### What you are asked to do
Quote every line of the records below word for word, leaving out the pictures.

*** Given information ***

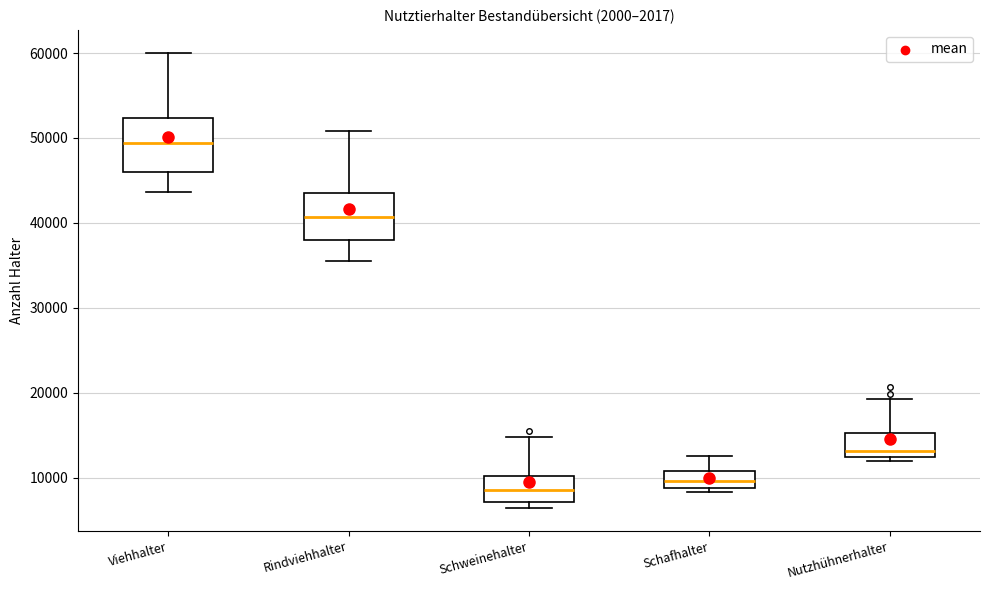

Which box has the lowest median line?

Schweinehalter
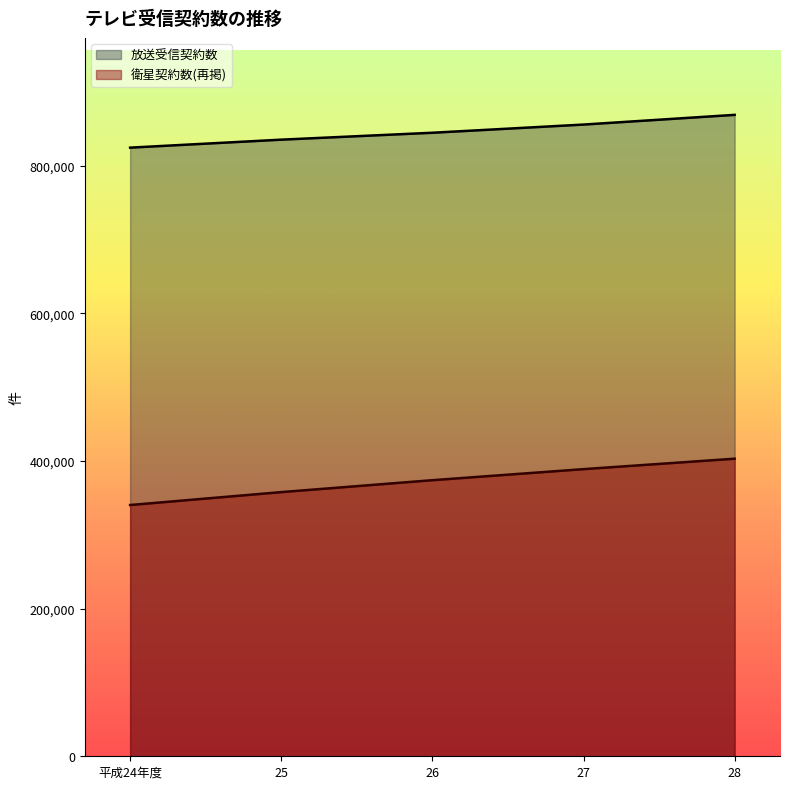

Between 平成24年度 and 26, which series saw the biggest shift?

衛星契約数(再掲)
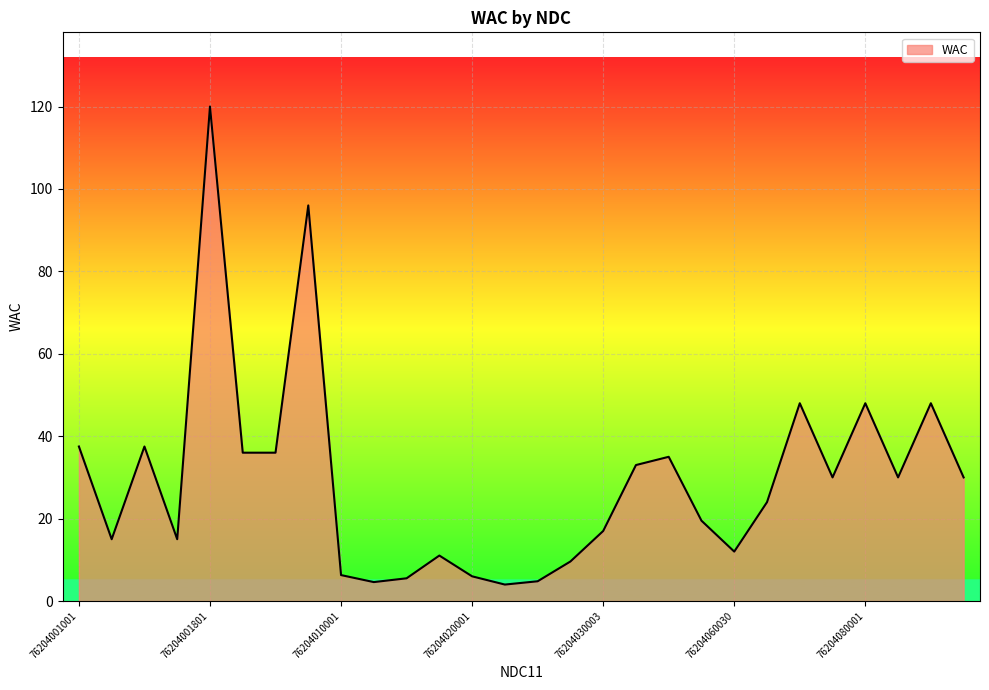

What is the difference between the maximum and minimum values?

116.0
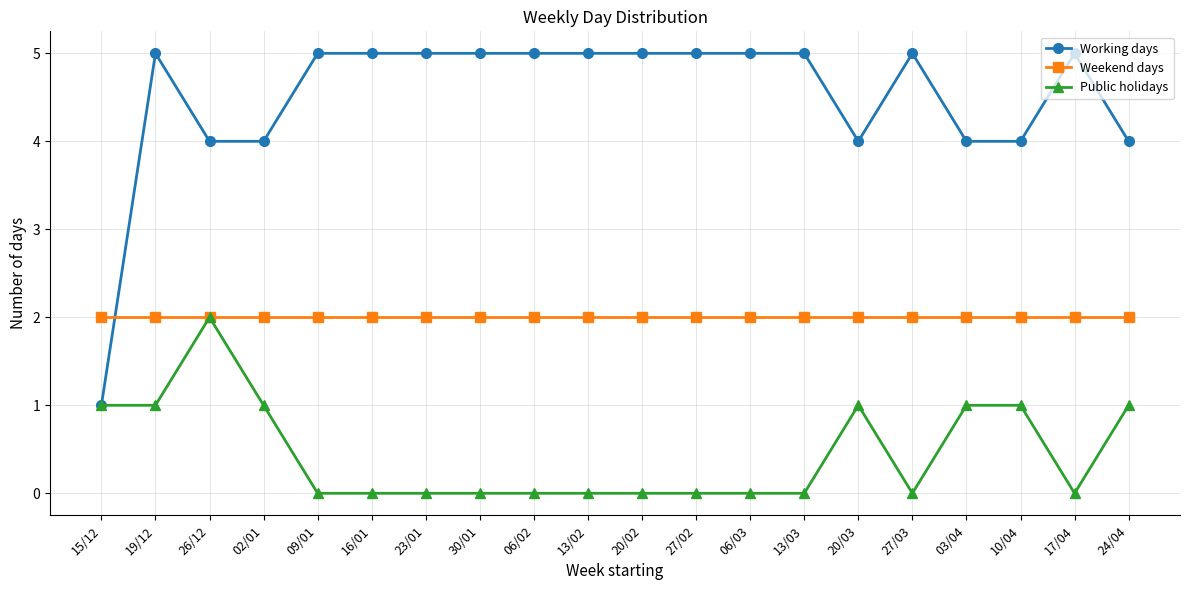

Rank the series at 09/01 from highest to lowest value.

Working days, Weekend days, Public holidays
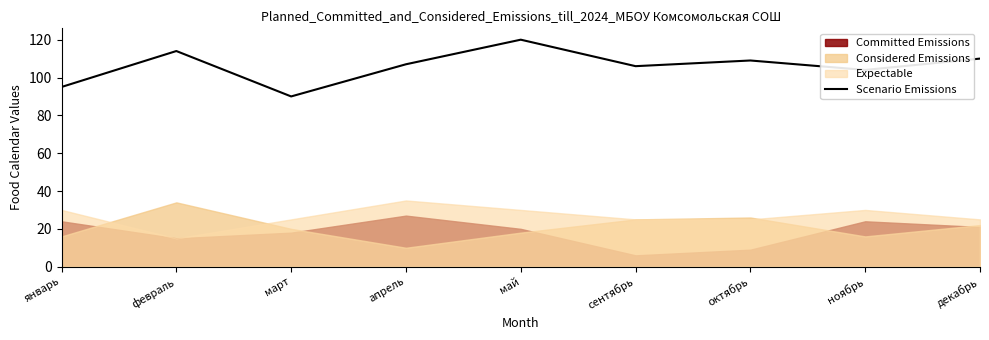

The chart shows a value of 169 at февраль. True or false?

False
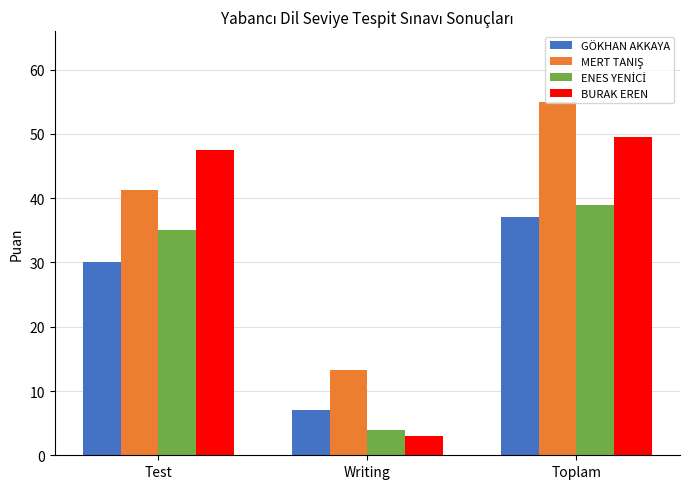

What is the total value across all series at Test?

153.8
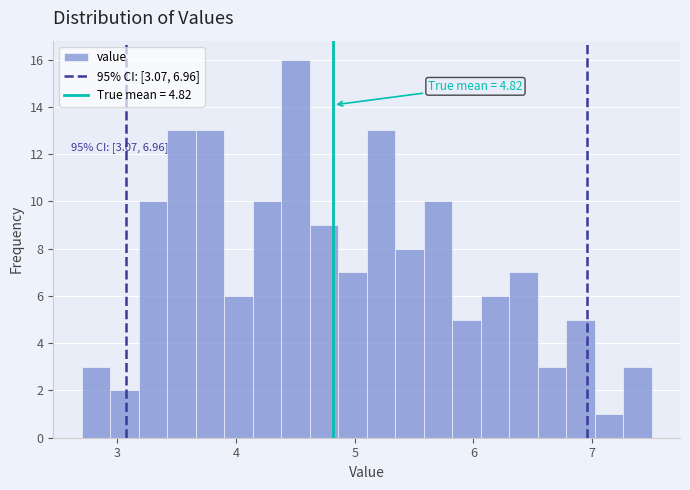

Around what value on the x-axis is the tallest bar? Give the approximate position of its centre, as read against the axis.

4.5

*** End of Given information ***

### Expected answer
Which box has the lowest median line?

Schweinehalter

Between 平成24年度 and 26, which series saw the biggest shift?

衛星契約数(再掲)

What is the difference between the maximum and minimum values?

116.0

Rank the series at 09/01 from highest to lowest value.

Working days, Weekend days, Public holidays

The chart shows a value of 169 at февраль. True or false?

False

What is the total value across all series at Test?

153.8

Around what value on the x-axis is the tallest bar? Give the approximate position of its centre, as read against the axis.

4.5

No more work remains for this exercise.